Note: Payload encryption also requires an identified app but can not be bypassed by enabling development mode.
Enabling development mode
Development mode must never be enabled in a production environment. To prevent accidentally enabling the feature, two actions are required to enable it. First of all the development mode should be enabled in the technical configuration using a Docker Compose environment variable.
When the development mode is enabled in the technical configuration it can also be enabled in the functional configuration using the admin console.
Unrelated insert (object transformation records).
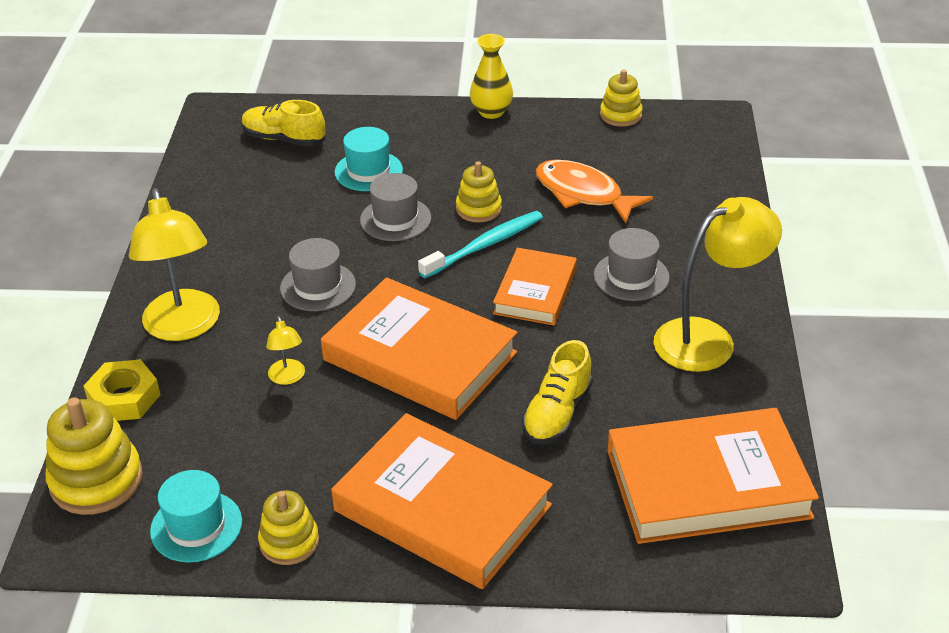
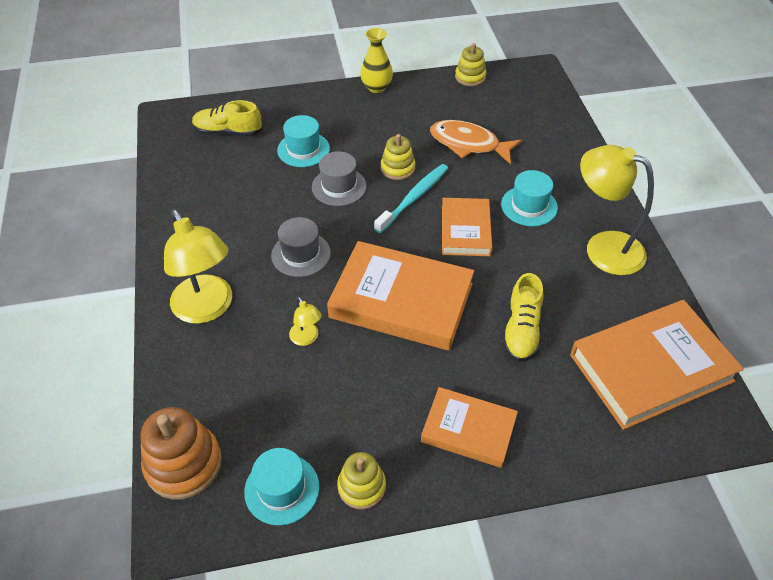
camera: 15 degrees left, 10 degrees up
(96, 480) = (183, 464): yellow stacking toy -> orange stacking toy
(124, 398) = (180, 382): yellow nut -> none
(442, 508) = (468, 430): orange book -> orange book, size x0.59
(631, 276) = (529, 206): grey hat -> turquoise hat
(708, 339) = (603, 248): yellow lamp -> yellow lamp turned 105 degrees counterclockwise

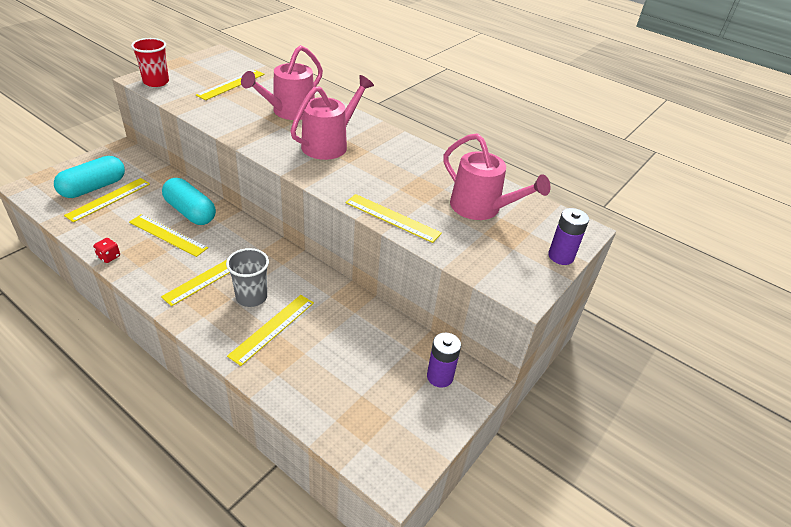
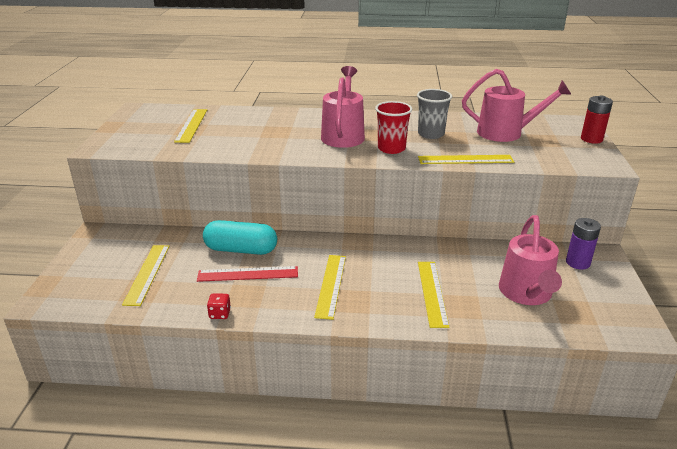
camera: 30 degrees left, 10 degrees down
(93, 187) = (116, 272): turquoise capsule -> none
(156, 82) = (118, 145): red cup -> red cup (391, 149)
(168, 235) = (248, 274): yellow ruler -> red ruler
(251, 297) = (385, 281): grey cup -> grey cup (431, 134)
(289, 112) = (274, 126): pink watering can -> pink watering can (526, 294)
(561, 256) = (591, 139): purple battery -> red battery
You can specify per
application if development mode must be enabled for this application. In the application overview
applications using the development mode are marked with a warning icon, indicating the development mode is enabled.
In the screenshot below you can see that the TestClient application is running in development mode.
Warning: Enabling development mode in production can severely reduce the security of the Mobile Security Platform. This features is only for convenience on development or test environments. Hence, development mode is turned off by default.